To assay the transcriptional activity of E2F, a pE2F-TA-LUC (E2F-LUC) reporter containing multiple E2F motif constructs and the internal control reporter pGME2F-SEAP (GME2F-SEAP) were obtained from Beijing Biolab Co. (SY0198 - ZKC). HCT116-CSCs were cultured in 24-well plates (1 × 105 cells/well) and co-transfected with 300 ng pE2F-TA-LUC and 10 ng pGME2F-SEAP. The cyclin D1 promoter region for TCF was located at −441 to −425 bp, and thus the promoter sequence fragment (−500 bp/0 bp) was cloned into pGL6-LUC (firefly luciferase) to generate pGL6-pcyclin D1-LUC. To verify the transcription of cyclin D1, HCT116-CSCs were co-transfected with 300 ng of pGL6-pcyclin D1-LUC and 40 ng of pRLTK (Renilla luciferase). Cells were lysed at 24 h post-transfection, and luciferase activity was measured with a Dual Luciferase Reporter Assay System (cat. E1910; Madison, WI, USA).

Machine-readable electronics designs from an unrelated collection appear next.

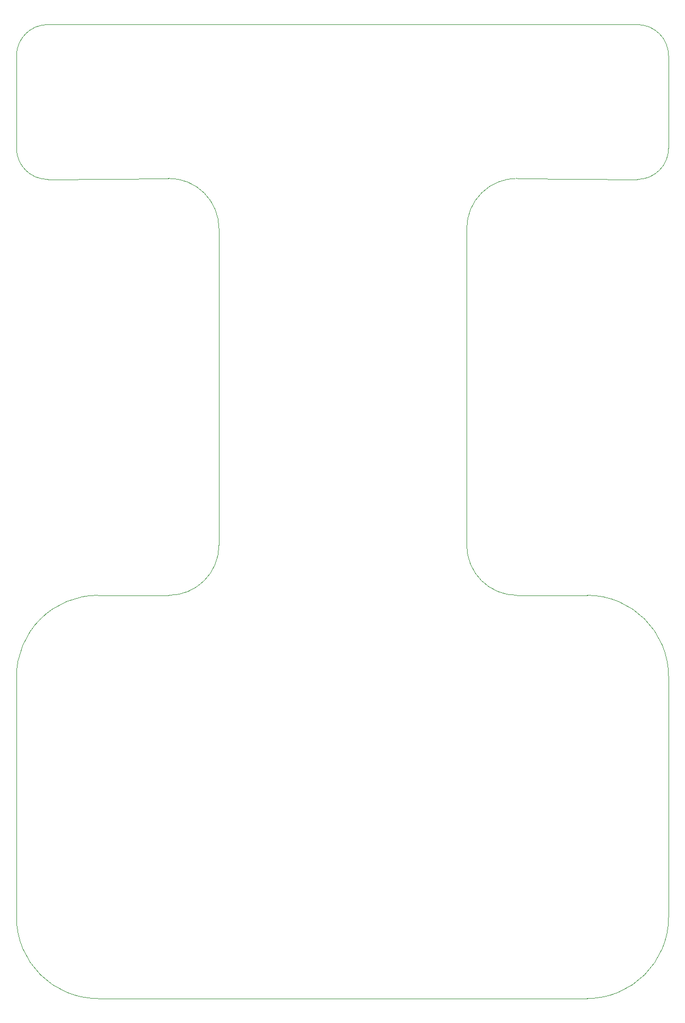
<source format=gbr>
%TF.GenerationSoftware,KiCad,Pcbnew,7.0.7*%
%TF.CreationDate,2024-03-06T07:28:39+08:00*%
%TF.ProjectId,lekirbotv2,6c656b69-7262-46f7-9476-322e6b696361,rev?*%
%TF.SameCoordinates,Original*%
%TF.FileFunction,Profile,NP*%
%FSLAX46Y46*%
G04 Gerber Fmt 4.6, Leading zero omitted, Abs format (unit mm)*
G04 Created by KiCad (PCBNEW 7.0.7) date 2024-03-06 07:28:39*
%MOMM*%
%LPD*%
G01*
G04 APERTURE LIST*
%TA.AperFunction,Profile*%
%ADD10C,0.050000*%
%TD*%
G04 APERTURE END LIST*
D10*
X72796796Y-65851043D02*
G75*
G03*
X64729840Y-57851324I-8000026J-27D01*
G01*
X64796800Y-124476851D02*
X53462600Y-124476851D01*
X144602200Y-137476851D02*
X144602200Y-175916851D01*
X40462599Y-175916851D02*
G75*
G03*
X53462600Y-188916851I13000001J1D01*
G01*
X45462200Y-33273000D02*
X139602200Y-33273000D01*
X131602200Y-188916851D02*
X53462600Y-188916851D01*
X72796800Y-103200000D02*
X72796800Y-65851043D01*
X144602200Y-38273000D02*
G75*
G03*
X139602200Y-33273000I-5000000J0D01*
G01*
X45462200Y-33273000D02*
G75*
G03*
X40462200Y-38273000I0J-5000000D01*
G01*
X144602249Y-137476851D02*
G75*
G03*
X131602200Y-124476851I-13000049J-49D01*
G01*
X112370000Y-103200000D02*
X112370000Y-116476851D01*
X53462600Y-124476850D02*
G75*
G03*
X40462600Y-137476851I0J-13000000D01*
G01*
X131602200Y-188916850D02*
G75*
G03*
X144602200Y-175916851I0J13000000D01*
G01*
X112370049Y-116476851D02*
G75*
G03*
X120370000Y-124476851I7999951J-49D01*
G01*
X144602200Y-38273000D02*
X144602200Y-53012600D01*
X40462200Y-53012600D02*
X40462200Y-38273000D01*
X128219601Y-127321651D02*
G75*
G03*
X128219601Y-127321651I-1J0D01*
G01*
X45462200Y-58012600D02*
X64729840Y-57851323D01*
X120437212Y-57851582D02*
G75*
G03*
X112370000Y-65851297I-67212J-7999718D01*
G01*
X64796800Y-124476850D02*
G75*
G03*
X72796800Y-116476851I0J8000000D01*
G01*
X120437212Y-57851579D02*
X139602200Y-58012600D01*
X139602200Y-58012600D02*
G75*
G03*
X144602200Y-53012600I0J5000000D01*
G01*
X72796800Y-103200000D02*
X72796800Y-116476851D01*
X40462200Y-53012600D02*
G75*
G03*
X45462200Y-58012600I5000000J0D01*
G01*
X131602200Y-124476851D02*
X120370000Y-124476851D01*
X40462600Y-175916851D02*
X40462600Y-137476851D01*
X112370000Y-103200000D02*
X112370000Y-65851297D01*
M02*

</source>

Methylation profiling with a genome tiling array

Genomic DNA was bisulfite-treated and purified using an EpiTect Bisulfite Plus Kit (Qiagen K.K., Tokyo, Japan). Then 300 ng bisulfite-treated DNA was hybridized to the Illumina Infinium HumanMethylation450 BeadChip using Illumina-supplied reagents and protocols (Illumina, Inc., USA). The R package “minfi” was used to calculate the methylation level at each site as a beta value. The raw data for the genome-wide methylation study in HCT116-CSCs have been uploaded to the GEO database (GSE104271).

Statistical analysis

Expression differences between normal colorectal tissues and CRC tissues were calculated using a chi-squared test. Kaplan–Meier analysis was used to determine the overall survival statistics, and Cox regression analysis was employed for independent correlation of individual parameters with patient overall survival. The cell proliferation and migration data were analyzed using Student’s t test or one-way analysis of variance (Least Significant Difference post hoc test). All the statistical analyses of the bioinformatics data shown on the heatmap were performed with the R program. A two-sided test with p < 0.05 was considered statistically significant.

Accession codes

Array data are deposited at the GEO database repository under accession number GSE104271.